Problem description
Transcribe the text from every page in the material below line by line, leaving out the pictures.

§

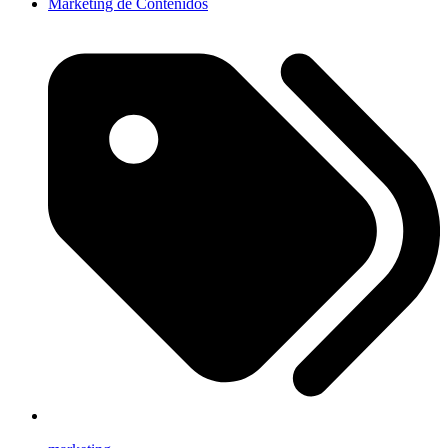
Marketing de Contenidos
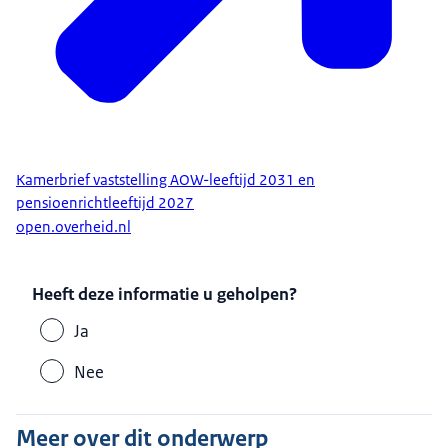
Kamerbrief vaststelling AOW-leeftijd 2031 en
pensioenrichtleeftijd 2027
open.overheid.nl
Heeft deze informatie u geholpen?
Ja
Nee
Meer over dit onderwerp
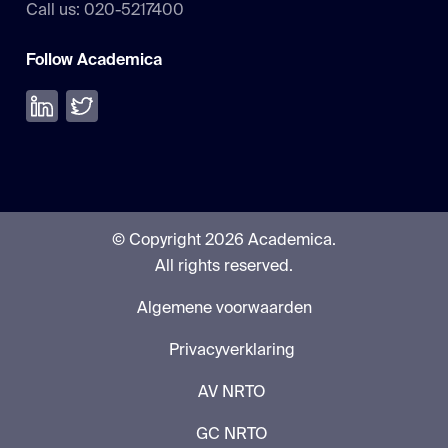
Call us: 020-5217400
Follow Academica
Volg ons op LinkedIn
Volg ons op Twitter
© Copyright 2026 Academica.
All rights reserved.
Algemene voorwaarden
Privacyverklaring
AV NRTO
GC NRTO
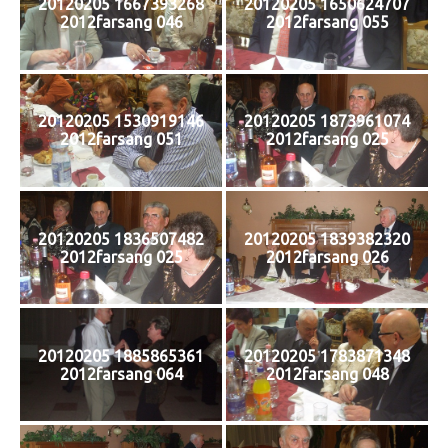
20120205 1667393268
20120205 1650624707
2012farsang 046
2012farsang 055
20120205 1530919146
20120205 1873961074
2012farsang 051
2012farsang 025
20120205 1836507482
20120205 1839382320
2012farsang 025
2012farsang 026
20120205 1885865361
20120205 1783871348
2012farsang 064
2012farsang 048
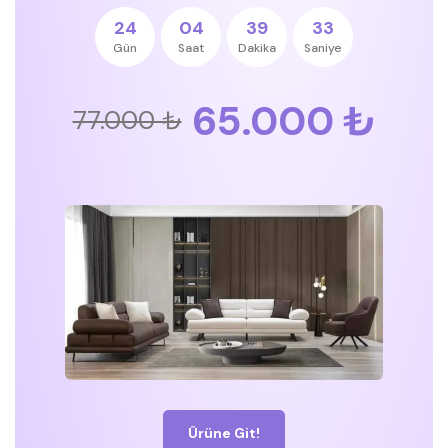
24
04
39
33
Gün
Saat
Dakika
Saniye
65.000 ₺
77.000 ₺
Ürüne Git!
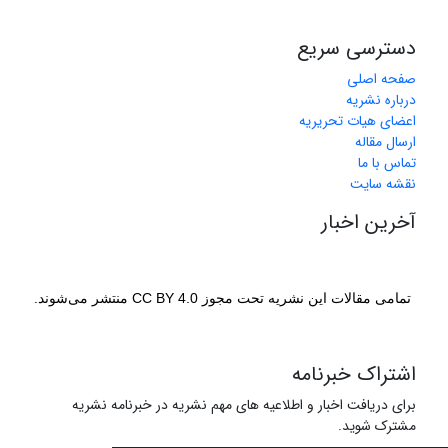
دسترسی سریع
صفحه اصلی
درباره نشریه
اعضای هیات تحریریه
ارسال مقاله
تماس با ما
نقشه سایت
آخرین اخبار
تمامی مقالات این نشریه تحت مجوز CC BY 4.0 منتشر می‌شوند.
اشتراک خبرنامه
برای دریافت اخبار و اطلاعیه های مهم نشریه در خبرنامه نشریه
مشترک شوید.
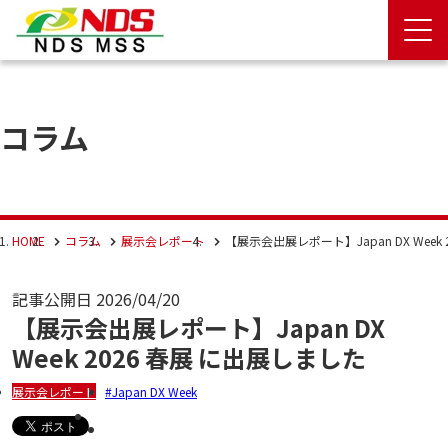
コラム
HOME
コラム
展示会レポート
【展示会出展レポート】Japan DX Week
記事公開日
2026/04/20
【展示会出展レポート】Japan DX
Week 2026 春展 に出展しました
展示会レポート
Japan DX Week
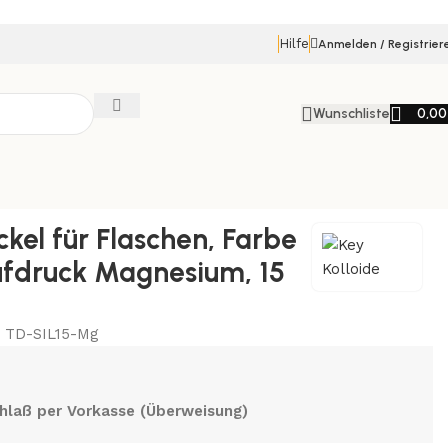
Hilfe
Anmelden / Registrier
Wunschliste
0,0
Zurück zu den Produkten
ckel für Flaschen, Farbe
Aufdruck Magnesium, 15
:
TD-SIL15-Mg
hlaß per Vorkasse (Überweisung)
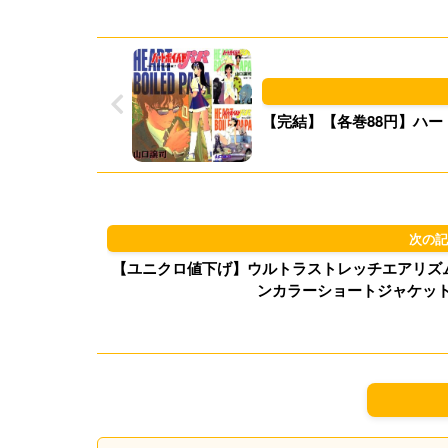
【完結】【各巻88円】ハートボ
【ユニクロ値下げ】ウルトラストレッチエアリズムU
ンカラーショートジャケット 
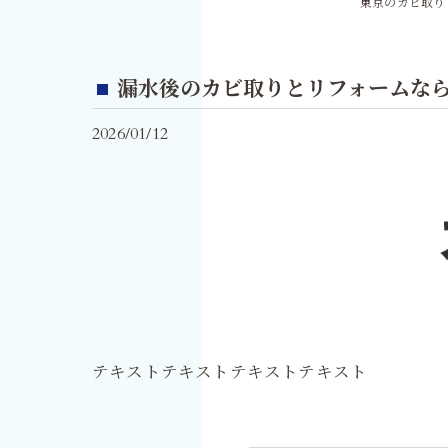
東京のカビ取り
漏水後のカビ取りとリフォームな
2026/01/12
テキストテキストテキストテキスト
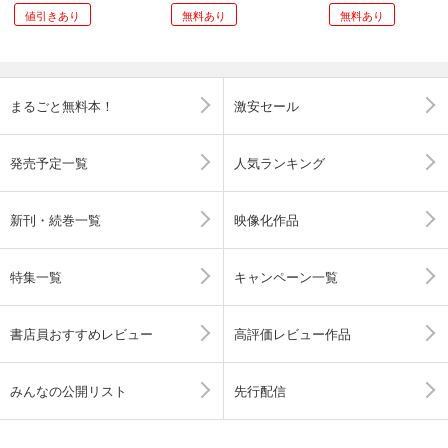
値引きあり
無料あり
無料あり
まるごと無料本！
激安セール
発売予定一覧
人気ランキング
新刊・続巻一覧
映像化作品
特集一覧
キャンペーン一覧
書店員おすすめレビュー
高評価レビュー作品
みんなの公開リスト
先行配信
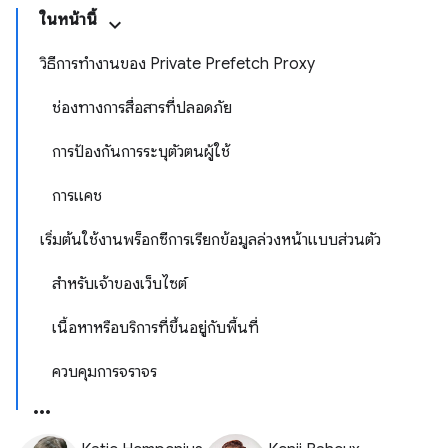
ในหน้านี้
วิธีการทำงานของ Private Prefetch Proxy
ช่องทางการสื่อสารที่ปลอดภัย
การป้องกันการระบุตัวตนผู้ใช้
การแคช
เริ่มต้นใช้งานพร็อกซีการเรียกข้อมูลล่วงหน้าแบบส่วนตัว
สำหรับเจ้าของเว็บไซต์
เนื้อหาหรือบริการที่ขึ้นอยู่กับพื้นที่
ควบคุมการจราจร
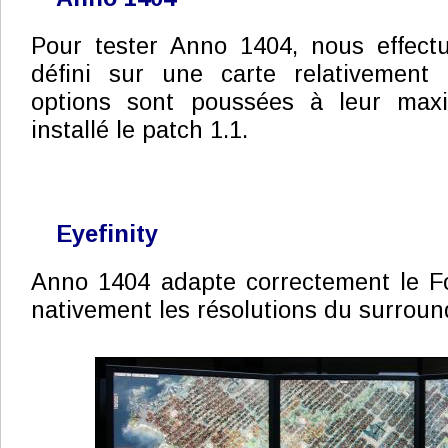
Pour tester Anno 1404, nous effectu
défini sur une carte relativement 
options sont poussées à leur ma
installé le patch 1.1.
Eyefinity
Anno 1404 adapte correctement le F
nativement les résolutions du surrou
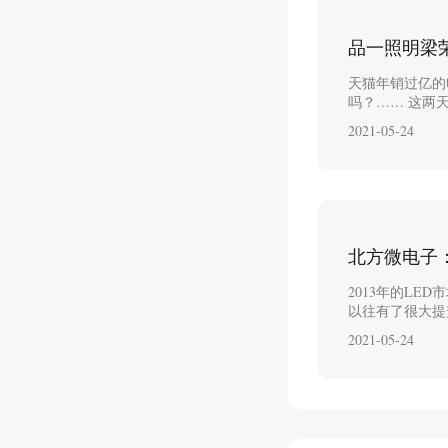
品一照明梁
天猫年销过亿的
吗？…… 这两
2021-05-24
北方微电子
2013年的L
以往有了很大提
2021-05-24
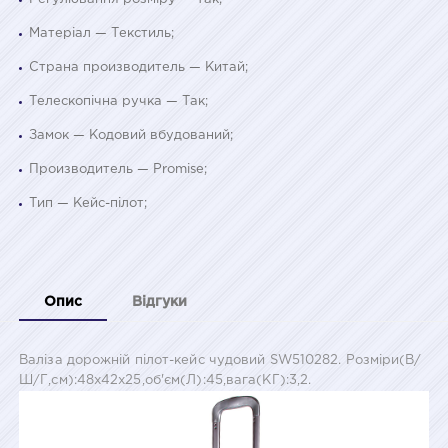
Матеріал — Текстиль;
Страна производитель — Китай;
Телескопічна ручка — Так;
Замок — Кодовий вбудований;
Производитель — Promise;
Тип — Кейс-пілот;
Опис
Відгуки
Валіза дорожній пілот-кейс чудовий SW510282. Розміри(В/
Ш/Г,см):48х42х25,об'єм(Л):45,вага(КГ):3,2.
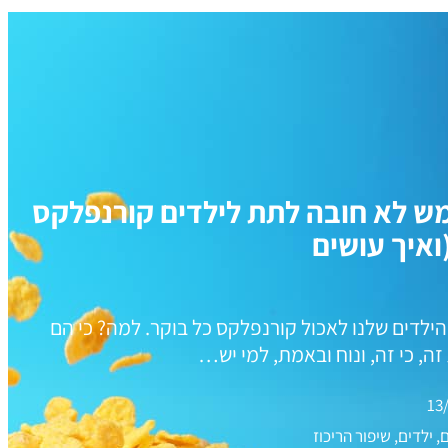
ש לא חובה לתת לילדים קורנפלקס
ואיך עושים
הילדים שלנו לאכול קורנפלקס כל בוקר. למה? כי הם
ה, כי זה, ונוח ובאמת, למי יש…
13
, ילדים, שיפור הריכוז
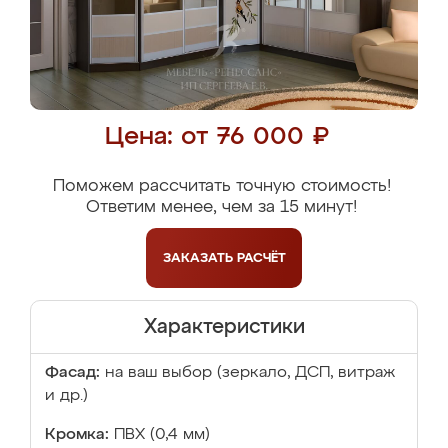
Цена: от 76 000 ₽
Поможем рассчитать точную стоимость!
Ответим менее, чем за 15 минут!
ЗАКАЗАТЬ
РАСЧЁТ
Характеристики
Фасад:
на ваш выбор (зеркало, ДСП, витраж
и др.)
Кромка:
ПВХ (0,4 мм)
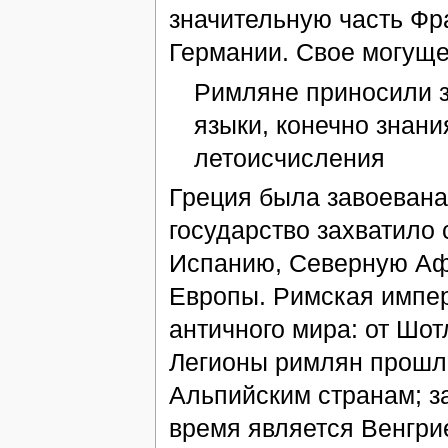
значительную часть Фр
Германии. Свое могуще
Римляне приносили з
языки, конечно знани
летоисчисления
Греция была завоеван
государство захватило 
Испанию, Северную Афр
Европы. Римская импер
античного мира: от Шот
Легионы римлян прошли
Альпийским странам; за
время является Венгри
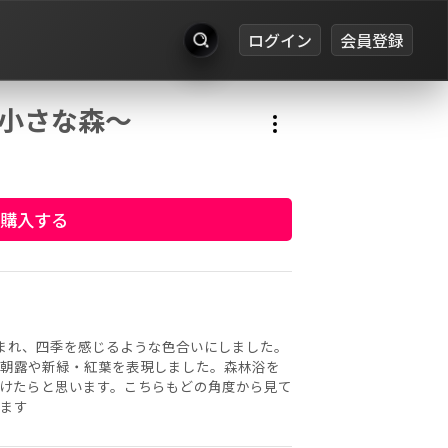
ログイン
会員登録
出品
ts〜小さな森〜
お知らせ
ログイン
会員登録
購入する
まれ、四季を感じるような色合いにしました。
朝露や新緑・紅葉を表現しました。森林浴を
けたらと思います。こちらもどの角度から見て
ます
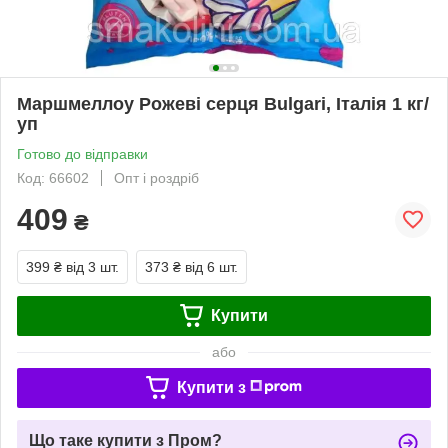
Маршмеллоу Рожеві серця Bulgari, Італія 1 кг/
уп
Готово до відправки
Код: 66602
Опт і роздріб
409
₴
399 ₴
від 3 шт.
373 ₴
від 6 шт.
Купити
або
Купити з
Що таке купити з Пром?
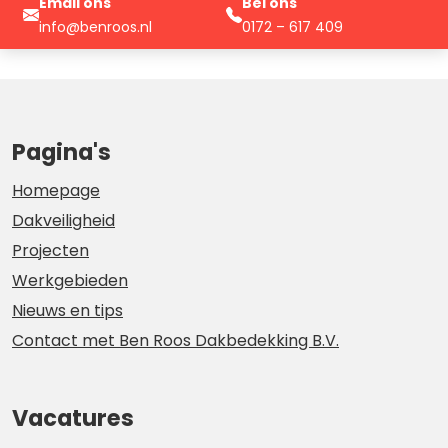
Email ons
Bel ons
info@benroos.nl
0172 – 617 409
Pagina's
Homepage
Dakveiligheid
Projecten
Werkgebieden
Nieuws en tips
Contact met Ben Roos Dakbedekking B.V.
Vacatures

§

Output for this exercise
Marketing de Contenidos
Kamerbrief vaststelling AOW-leeftijd 2031 en
pensioenrichtleeftijd 2027
open.overheid.nl
Heeft deze informatie u geholpen?
Ja
Nee
Meer over dit onderwerp
Call us: 020-5217400
Follow Academica
Volg ons op LinkedIn
Volg ons op Twitter
© Copyright 2026 Academica.
All rights reserved.
Algemene voorwaarden
Privacyverklaring
AV NRTO
GC NRTO
20120205 1667393268
20120205 1650624707
2012farsang 046
2012farsang 055
20120205 1530919146
20120205 1873961074
2012farsang 051
2012farsang 025
20120205 1836507482
20120205 1839382320
2012farsang 025
2012farsang 026
20120205 1885865361
20120205 1783871348
2012farsang 064
2012farsang 048
24
04
39
33
Gün
Saat
Dakika
Saniye
65.000 ₺
77.000 ₺
Ürüne Git!
دسترسی سریع
صفحه اصلی
درباره نشریه
اعضای هیات تحریریه
ارسال مقاله
تماس با ما
نقشه سایت
آخرین اخبار
تمامی مقالات این نشریه تحت مجوز CC BY 4.0 منتشر می‌شوند.
اشتراک خبرنامه
برای دریافت اخبار و اطلاعیه های مهم نشریه در خبرنامه نشریه
مشترک شوید.
コラム
HOME
コラム
展示会レポート
【展示会出展レポート】Japan DX Week
記事公開日
2026/04/20
【展示会出展レポート】Japan DX
Week 2026 春展 に出展しました
展示会レポート
Japan DX Week
Hilfe
Anmelden / Registrier
Wunschliste
0,0
Zurück zu den Produkten
ckel für Flaschen, Farbe
Aufdruck Magnesium, 15
:
TD-SIL15-Mg
hlaß per Vorkasse (Überweisung)
【完結】【各巻88円】ハートボ
【ユニクロ値下げ】ウルトラストレッチエアリズムU
ンカラーショートジャケット 
東京のカビ取り
漏水後のカビ取りとリフォームな
2026/01/12
テキストテキストテキストテキスト
値引きあり
無料あり
無料あり
まるごと無料本！
激安セール
発売予定一覧
人気ランキング
新刊・続巻一覧
映像化作品
特集一覧
キャンペーン一覧
書店員おすすめレビュー
高評価レビュー作品
みんなの公開リスト
先行配信
ในหน้านี้
วิธีการทำงานของ Private Prefetch Proxy
ช่องทางการสื่อสารที่ปลอดภัย
การป้องกันการระบุตัวตนผู้ใช้
การแคช
เริ่มต้นใช้งานพร็อกซีการเรียกข้อมูลล่วงหน้าแบบส่วนตัว
สำหรับเจ้าของเว็บไซต์
เนื้อหาหรือบริการที่ขึ้นอยู่กับพื้นที่
ควบคุมการจราจร
Pour tester Anno 1404, nous effectu
défini sur une carte relativement 
options sont poussées à leur ma
installé le patch 1.1.
Eyefinity
Anno 1404 adapte correctement le F
nativement les résolutions du surrou
品一照明梁
天猫年销过亿的
吗？…… 这两
2021-05-24
北方微电子
2013年的L
以往有了很大提
2021-05-24
Матеріал — Текстиль;
Страна производитель — Китай;
Телескопічна ручка — Так;
Замок — Кодовий вбудований;
Производитель — Promise;
Тип — Кейс-пілот;
Опис
Відгуки
Валіза дорожній пілот-кейс чудовий SW510282. Розміри(В/
Ш/Г,см):48х42х25,об'єм(Л):45,вага(КГ):3,2.
ש לא חובה לתת לילדים קורנפלקס
ואיך עושים
הילדים שלנו לאכול קורנפלקס כל בוקר. למה? כי הם
ה, כי זה, ונוח ובאמת, למי יש…
13
, ילדים, שיפור הריכוז
Цена: от 76 000 ₽
Поможем рассчитать точную стоимость!
Ответим менее, чем за 15 минут!
ЗАКАЗАТЬ
РАСЧЁТ
Характеристики
Фасад:
на ваш выбор (зеркало, ДСП, витраж
и др.)
Кромка:
ПВХ (0,4 мм)
значительную часть Фр
Германии. Свое могуще
Римляне приносили з
языки, конечно знани
летоисчисления
Греция была завоеван
государство захватило 
Испанию, Северную Афр
Европы. Римская импер
античного мира: от Шот
Легионы римлян прошли
Альпийским странам; за
время является Венгри
ログイン
会員登録
出品
ts〜小さな森〜
お知らせ
ログイン
会員登録
購入する
まれ、四季を感じるような色合いにしました。
朝露や新緑・紅葉を表現しました。森林浴を
けたらと思います。こちらもどの角度から見て
ます
Маршмеллоу Рожеві серця Bulgari, Італія 1 кг/
уп
Готово до відправки
Код: 66602
Опт і роздріб
409
₴
399 ₴
від 3 шт.
373 ₴
від 6 шт.
Купити
або
Купити з
Що таке купити з Пром?
Email ons
Bel ons
info@benroos.nl
0172 – 617 409
Pagina's
Homepage
Dakveiligheid
Projecten
Werkgebieden
Nieuws en tips
Contact met Ben Roos Dakbedekking B.V.
Vacatures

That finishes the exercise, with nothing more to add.